> [WHAT IS BEING ASKED] What you write should be an exact copy of the material, from its first line through the line containing "Hallon för detta.".

:: DATA PROVIDED ::

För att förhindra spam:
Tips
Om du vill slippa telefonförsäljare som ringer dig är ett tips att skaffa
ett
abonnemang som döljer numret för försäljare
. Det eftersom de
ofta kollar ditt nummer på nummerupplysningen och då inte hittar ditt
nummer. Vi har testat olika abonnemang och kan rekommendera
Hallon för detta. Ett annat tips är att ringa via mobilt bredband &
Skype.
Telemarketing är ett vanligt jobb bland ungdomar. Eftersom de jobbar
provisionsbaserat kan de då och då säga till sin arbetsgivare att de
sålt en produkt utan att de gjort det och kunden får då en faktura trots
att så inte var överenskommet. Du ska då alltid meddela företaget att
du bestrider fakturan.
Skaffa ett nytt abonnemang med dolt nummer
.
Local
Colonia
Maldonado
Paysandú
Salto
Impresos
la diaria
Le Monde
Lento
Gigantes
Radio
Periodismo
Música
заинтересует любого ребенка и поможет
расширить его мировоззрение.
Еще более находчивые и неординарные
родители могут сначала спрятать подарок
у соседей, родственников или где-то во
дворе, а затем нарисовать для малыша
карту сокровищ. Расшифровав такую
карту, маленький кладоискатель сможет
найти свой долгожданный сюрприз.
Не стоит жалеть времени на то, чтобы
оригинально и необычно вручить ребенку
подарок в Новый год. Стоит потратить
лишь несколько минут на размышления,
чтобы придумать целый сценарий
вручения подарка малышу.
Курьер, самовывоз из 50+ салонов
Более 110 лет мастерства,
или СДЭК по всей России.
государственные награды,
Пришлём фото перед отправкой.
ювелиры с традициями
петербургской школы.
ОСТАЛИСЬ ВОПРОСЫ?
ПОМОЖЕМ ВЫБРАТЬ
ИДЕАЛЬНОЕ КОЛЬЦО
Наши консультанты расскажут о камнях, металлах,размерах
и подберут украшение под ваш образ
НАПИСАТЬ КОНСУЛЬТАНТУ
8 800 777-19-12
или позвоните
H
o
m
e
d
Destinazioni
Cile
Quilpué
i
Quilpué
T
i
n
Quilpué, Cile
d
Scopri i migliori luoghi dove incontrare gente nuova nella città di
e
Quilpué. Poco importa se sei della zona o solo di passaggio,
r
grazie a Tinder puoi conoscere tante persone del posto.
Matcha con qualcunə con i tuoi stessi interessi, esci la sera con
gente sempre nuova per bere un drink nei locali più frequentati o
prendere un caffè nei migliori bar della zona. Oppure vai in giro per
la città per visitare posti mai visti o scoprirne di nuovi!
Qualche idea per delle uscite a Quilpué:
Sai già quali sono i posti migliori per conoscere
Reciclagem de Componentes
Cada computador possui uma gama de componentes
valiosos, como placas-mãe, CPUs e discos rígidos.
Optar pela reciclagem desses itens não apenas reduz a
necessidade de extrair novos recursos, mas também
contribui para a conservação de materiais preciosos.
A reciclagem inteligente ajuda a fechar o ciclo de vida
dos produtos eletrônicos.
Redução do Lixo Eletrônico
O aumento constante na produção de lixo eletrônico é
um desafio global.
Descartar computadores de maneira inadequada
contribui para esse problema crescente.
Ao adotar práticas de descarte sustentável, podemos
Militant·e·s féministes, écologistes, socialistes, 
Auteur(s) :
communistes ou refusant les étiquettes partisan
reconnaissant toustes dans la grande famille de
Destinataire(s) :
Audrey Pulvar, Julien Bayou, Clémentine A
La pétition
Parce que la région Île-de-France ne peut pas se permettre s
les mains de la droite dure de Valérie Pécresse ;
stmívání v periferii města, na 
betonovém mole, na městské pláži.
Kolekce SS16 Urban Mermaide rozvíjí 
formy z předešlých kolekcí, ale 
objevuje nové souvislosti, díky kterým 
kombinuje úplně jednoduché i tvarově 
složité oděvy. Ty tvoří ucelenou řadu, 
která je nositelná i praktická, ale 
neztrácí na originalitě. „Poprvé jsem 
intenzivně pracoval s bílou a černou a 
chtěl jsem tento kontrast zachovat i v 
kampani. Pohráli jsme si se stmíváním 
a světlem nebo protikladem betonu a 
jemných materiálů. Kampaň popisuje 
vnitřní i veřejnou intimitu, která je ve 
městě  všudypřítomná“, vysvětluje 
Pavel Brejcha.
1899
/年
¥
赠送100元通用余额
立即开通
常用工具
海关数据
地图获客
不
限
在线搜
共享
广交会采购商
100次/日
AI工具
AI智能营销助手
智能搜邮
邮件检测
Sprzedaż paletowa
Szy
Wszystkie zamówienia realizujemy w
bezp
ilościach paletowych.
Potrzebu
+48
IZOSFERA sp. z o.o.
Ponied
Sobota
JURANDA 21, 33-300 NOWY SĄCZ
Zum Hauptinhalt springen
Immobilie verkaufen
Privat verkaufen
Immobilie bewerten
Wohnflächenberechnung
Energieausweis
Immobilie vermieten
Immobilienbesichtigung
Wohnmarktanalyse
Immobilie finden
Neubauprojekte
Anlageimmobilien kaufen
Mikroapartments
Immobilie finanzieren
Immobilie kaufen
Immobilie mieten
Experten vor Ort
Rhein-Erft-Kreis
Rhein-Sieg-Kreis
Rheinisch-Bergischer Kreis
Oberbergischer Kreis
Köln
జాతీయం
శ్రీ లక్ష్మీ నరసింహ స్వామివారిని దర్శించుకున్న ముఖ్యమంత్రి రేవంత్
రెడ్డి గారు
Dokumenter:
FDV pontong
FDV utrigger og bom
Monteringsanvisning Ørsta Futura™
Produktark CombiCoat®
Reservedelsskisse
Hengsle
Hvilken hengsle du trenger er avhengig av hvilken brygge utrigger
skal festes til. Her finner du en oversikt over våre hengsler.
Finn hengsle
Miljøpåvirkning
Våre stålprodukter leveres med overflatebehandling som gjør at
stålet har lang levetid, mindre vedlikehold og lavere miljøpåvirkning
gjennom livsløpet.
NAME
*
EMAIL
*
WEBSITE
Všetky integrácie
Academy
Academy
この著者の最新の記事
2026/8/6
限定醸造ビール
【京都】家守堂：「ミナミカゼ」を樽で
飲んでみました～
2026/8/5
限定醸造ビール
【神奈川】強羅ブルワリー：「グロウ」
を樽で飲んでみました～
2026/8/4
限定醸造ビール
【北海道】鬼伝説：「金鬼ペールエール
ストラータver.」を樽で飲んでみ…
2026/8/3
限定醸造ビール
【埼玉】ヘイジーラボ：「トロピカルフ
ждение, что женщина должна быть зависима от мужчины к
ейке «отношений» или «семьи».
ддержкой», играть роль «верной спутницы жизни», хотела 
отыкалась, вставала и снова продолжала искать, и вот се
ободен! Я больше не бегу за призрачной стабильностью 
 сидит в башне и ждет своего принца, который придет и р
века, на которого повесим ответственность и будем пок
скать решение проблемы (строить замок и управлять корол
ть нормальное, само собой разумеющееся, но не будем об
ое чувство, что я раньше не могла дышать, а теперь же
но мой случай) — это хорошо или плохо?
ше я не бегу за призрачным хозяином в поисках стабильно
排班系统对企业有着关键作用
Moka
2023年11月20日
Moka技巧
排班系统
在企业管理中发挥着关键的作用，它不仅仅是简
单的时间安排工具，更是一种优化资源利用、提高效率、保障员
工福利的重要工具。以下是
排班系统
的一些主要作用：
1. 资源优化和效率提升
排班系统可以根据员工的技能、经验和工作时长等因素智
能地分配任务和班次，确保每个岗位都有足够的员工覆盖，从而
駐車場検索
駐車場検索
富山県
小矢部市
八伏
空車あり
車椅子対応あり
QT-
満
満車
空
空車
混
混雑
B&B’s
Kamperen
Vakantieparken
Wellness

:::

> [THE ANSWER]
För att förhindra spam:
Tips
Om du vill slippa telefonförsäljare som ringer dig är ett tips att skaffa
ett
abonnemang som döljer numret för försäljare
. Det eftersom de
ofta kollar ditt nummer på nummerupplysningen och då inte hittar ditt
nummer. Vi har testat olika abonnemang och kan rekommendera
Hallon för detta. Ett annat tips är att ringa via mobilt bredband &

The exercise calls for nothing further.